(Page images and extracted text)
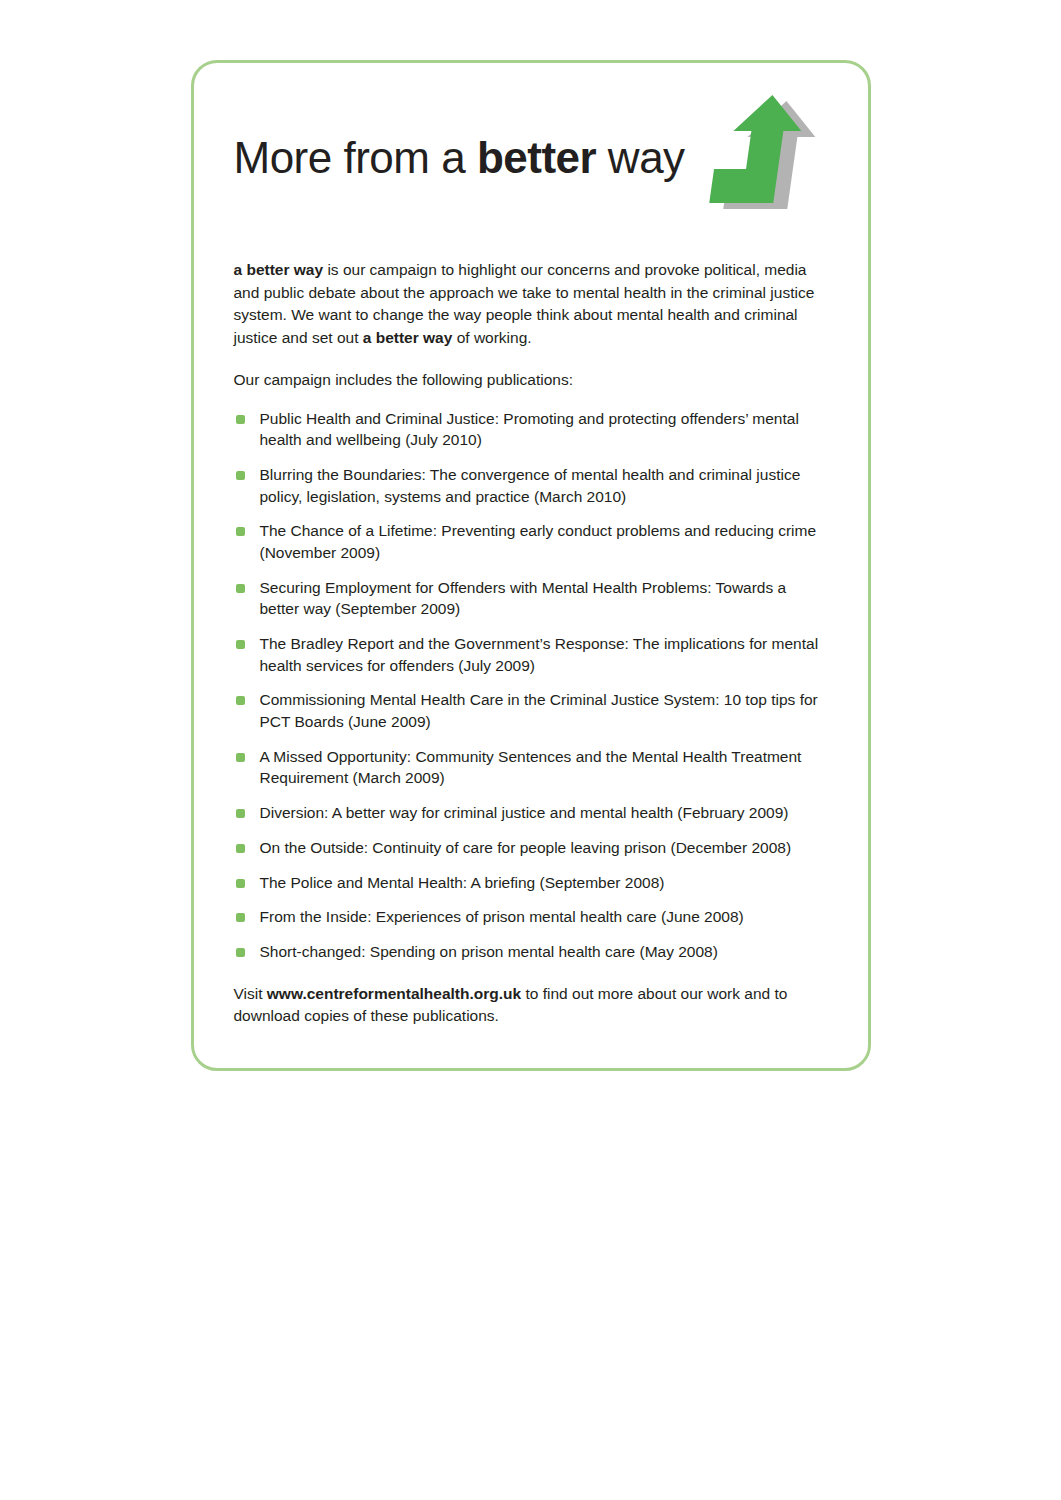More from a better way
a better way is our campaign to highlight our concerns and provoke political, media and public debate about the approach we take to mental health in the criminal justice system. We want to change the way people think about mental health and criminal justice and set out a better way of working.
Our campaign includes the following publications:
Public Health and Criminal Justice: Promoting and protecting offenders’ mental health and wellbeing (July 2010)
Blurring the Boundaries: The convergence of mental health and criminal justice policy, legislation, systems and practice (March 2010)
The Chance of a Lifetime: Preventing early conduct problems and reducing crime (November 2009)
Securing Employment for Offenders with Mental Health Problems: Towards a better way (September 2009)
The Bradley Report and the Government’s Response: The implications for mental health services for offenders (July 2009)
Commissioning Mental Health Care in the Criminal Justice System: 10 top tips for PCT Boards (June 2009)
A Missed Opportunity: Community Sentences and the Mental Health Treatment Requirement (March 2009)
Diversion: A better way for criminal justice and mental health (February 2009)
On the Outside: Continuity of care for people leaving prison (December 2008)
The Police and Mental Health: A briefing (September 2008)
From the Inside: Experiences of prison mental health care (June 2008)
Short-changed: Spending on prison mental health care (May 2008)
Visit www.centreformentalhealth.org.uk to find out more about our work and to download copies of these publications.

* Activity:
The records must be restated word for word, apart from any images.

* Answer area:
More from a better way
a better way is our campaign to highlight our concerns and provoke political, media and public debate about the approach we take to mental health in the criminal justice system. We want to change the way people think about mental health and criminal justice and set out a better way of working.
Our campaign includes the following publications:
Public Health and Criminal Justice: Promoting and protecting offenders’ mental health and wellbeing (July 2010)
Blurring the Boundaries: The convergence of mental health and criminal justice policy, legislation, systems and practice (March 2010)
The Chance of a Lifetime: Preventing early conduct problems and reducing crime (November 2009)
Securing Employment for Offenders with Mental Health Problems: Towards a better way (September 2009)
The Bradley Report and the Government’s Response: The implications for mental health services for offenders (July 2009)
Commissioning Mental Health Care in the Criminal Justice System: 10 top tips for PCT Boards (June 2009)
A Missed Opportunity: Community Sentences and the Mental Health Treatment Requirement (March 2009)
Diversion: A better way for criminal justice and mental health (February 2009)
On the Outside: Continuity of care for people leaving prison (December 2008)
The Police and Mental Health: A briefing (September 2008)
From the Inside: Experiences of prison mental health care (June 2008)
Short-changed: Spending on prison mental health care (May 2008)
Visit www.centreformentalhealth.org.uk to find out more about our work and to download copies of these publications.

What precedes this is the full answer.